▶ **Vorliegender Text**:

Sie trauen sich was bei der EU. Manchmal, selten genug. Aber da Donald Trump den Europäern allzu heftig auf die Zehen tritt, fangen sie an, sich zu wehren. Der US-Präsident hat das Atomabkommen mit Teheran aufgekündigt und allen übrigen Vertragsparteien mit Sanktionen gedroht, sollten sie sich erdreisten, mit Iran weiter Geschäfte zu machen. Zusätzlich haben die USA – getrieben von Iran-Hardlinern wie Trumps Nationalem Sicherheitsberater John Bolton – die Sanktionen gegen Iran wieder in Kraft gesetzt, ab November droht eine weitere Verschärfung. Laut Trump sollen es die schärfsten Sanktionen aller Zeiten werden. Wehe dem, der da nicht mitspielen will.

▶ **Datensatzinhalt**:
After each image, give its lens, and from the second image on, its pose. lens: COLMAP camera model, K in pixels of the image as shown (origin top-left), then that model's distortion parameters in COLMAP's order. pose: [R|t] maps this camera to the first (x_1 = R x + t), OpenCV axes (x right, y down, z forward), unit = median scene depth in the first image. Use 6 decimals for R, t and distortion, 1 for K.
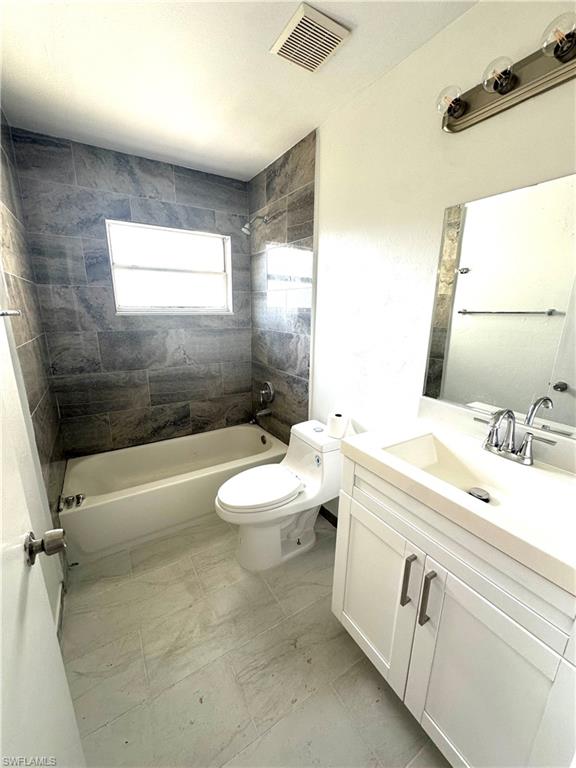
lens RADIAL K [[306.4, 0, 285.6], [0, 306.4, 381.2], [0, 0, 1]] dist [0.000936, 0.000280]
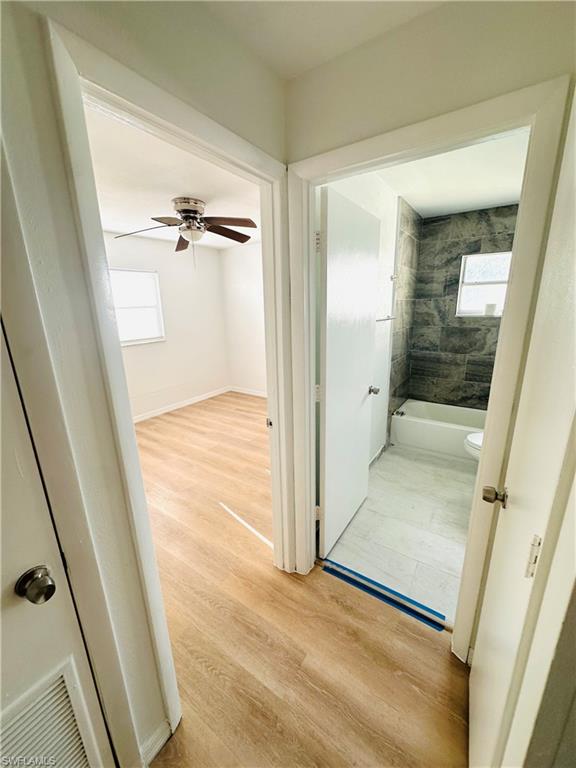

▶ **Arbeitsauftrag**:
Führe den Text über den Streit zwischen der EU und den USA um die Iran-Sanktionen im Anschluss an seinen letzten Satz fort.

▶ **Lösung**:
Die EU, Russland und China aber wollen am Atomabkommen mit Iran festhalten. Ihrer Auffassung nach hat sich Iran an den Vertrag gehalten und seine Verpflichtungen erfüllt. Die EU weiß, dass das iranische Regime einen Anreiz hat, das Abkommen einzuhalten, solange es daraus Vorteile zieht, etwa Investitionen von europäischen Firmen und Erleichterungen für den Güter- und Finanzverkehr. Um aber weiter mit Iran Handel treiben zu können, muss die EU die US-Sanktionen umgehen, die allen blühen, die sich Trumps Ratschluss widersetzen.
Um europäische Firmen vor US-Sanktionen zu schützen, muss man dafür sorgen, dass deren Iran-Geschäfte von US-Banken und US-Behörden nicht mehr erfasst und kontrolliert werden können. Das ist nicht ganz einfach, aber machbar. Es ist deshalb nicht ganz einfach, weil der US-Dollar die dominante Weltwährung ist und nach wie vor rund 80 Prozent des Welthandels in US-Dollar abgewickelt werden. Man müsste also imstande sein, Zahlungsströme zwischen Iran und europäischen Firmen nicht mehr über US-Banken oder die von US-Banken dominierten internationalen Devisenmärkte laufen zu lassen.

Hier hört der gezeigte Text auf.